“Nabi shallallahu ‘alaihi wa sallam memasuki waktu subuh, sementara beliau sedang junub karena berhubungan dengan istrinya. Kemudian, beliau mandi dan berpuasa.” (HR. Bukhari 1926 dan Turmudzi 779).
At-Tirmidzi setelah menyebutkan hadis ini, beliau mengatakan:
وَالعَمَلُ عَلَى هَذَا عِنْدَ أَكْثَرِ أَهْلِ العِلْمِ مِنْ أَصْحَابِ النَّبِيِّ صَلَّى اللَّهُ عَلَيْهِ وَسَلَّمَ، وَغَيْرِهِمْ، وَهُوَ قَوْلُ سُفْيَانَ، وَالشَّافِعِيِّ، وَأَحْمَدَ، وَإِسْحَاقَ
Inilah yang dipahami oleh mayoritas ulama di kalangan para sahabat Nabi shallallahu ‘alaihi wa sallam dan yang lainnya.
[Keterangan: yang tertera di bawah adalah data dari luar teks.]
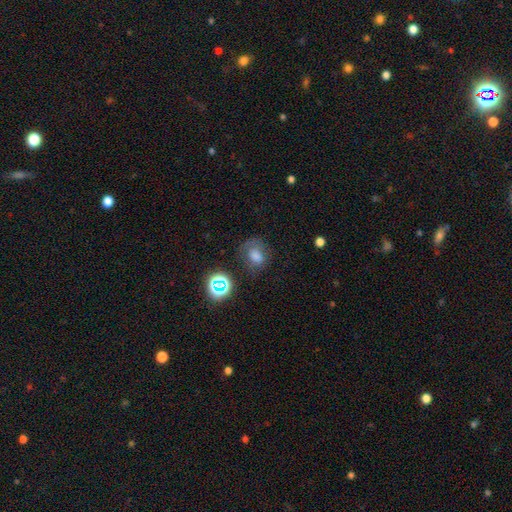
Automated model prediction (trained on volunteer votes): Smooth or featured?
  - smooth: 62% *
  - star or artifact: 20%
  - featured or disk: 18%
How rounded?
  - round: 53% *
  - in between: 46%
  - cigar-shaped: 1%
Merging?
  - none: 56% *
  - minor disturbance: 24%
  - major disturbance: 16%
  - merger: 4%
Dan ini merupakan pendapat Sufyan At-Tsauri, As-Syafi’i, Ahmad, dan Ishaq bin Rahuyah. (Sunan At-Tirmidzi, 3/140).
Sahur dalam keadaan junub
Dari penjelasan di atas, Ustadz Ammi lalu menyimpulkan bahwa mandi wajib tidak harus selalu dilakukan sebelum sahur atau subuh. Dengan demikian, seseorang boleh saja melakukan mandi wajib atau mandi besar setelah subuh, dan puasanya tetap sah. Dengan kata lain, kita diperbolehkan untuk mendahulukan sahur dan menunda mandi wajib.
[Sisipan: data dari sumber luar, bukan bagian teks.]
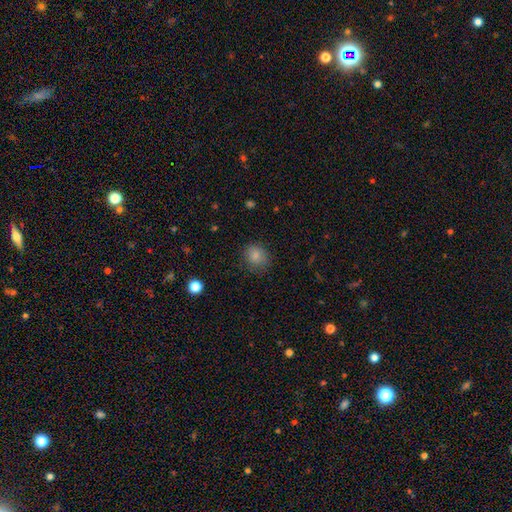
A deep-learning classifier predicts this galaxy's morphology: Smooth or featured?
  - smooth: 83% *
  - star or artifact: 11%
  - featured or disk: 6%
How rounded?
  - round: 74% *
  - in between: 25%
  - cigar-shaped: 1%
Merging?
  - none: 79% *
  - minor disturbance: 15%
  - major disturbance: 5%
  - merger: 1%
Hanya saja, sebelum sahur, Ustadz Ammi menganjurkan kita untuk berwudhu terlebih dahulu. Hal ini sebagaimana keterangan dari Aisyah radhiallahu ‘anha, yang mengatakan:
كان رسول الله صلى الله عليه و سلم إذا كان جنبا فأراد أن يأكل أو ينام توضأ وضوءه للصلاة
“Apabila Nabi shallallahu ‘alaihi wa sallam berada dalam kondisi junub, kemudian beliau ingin makan atau tidur, beliau berwudhu sebagaimana wudu ketika hendak salat.” (H.r. Muslim, 305).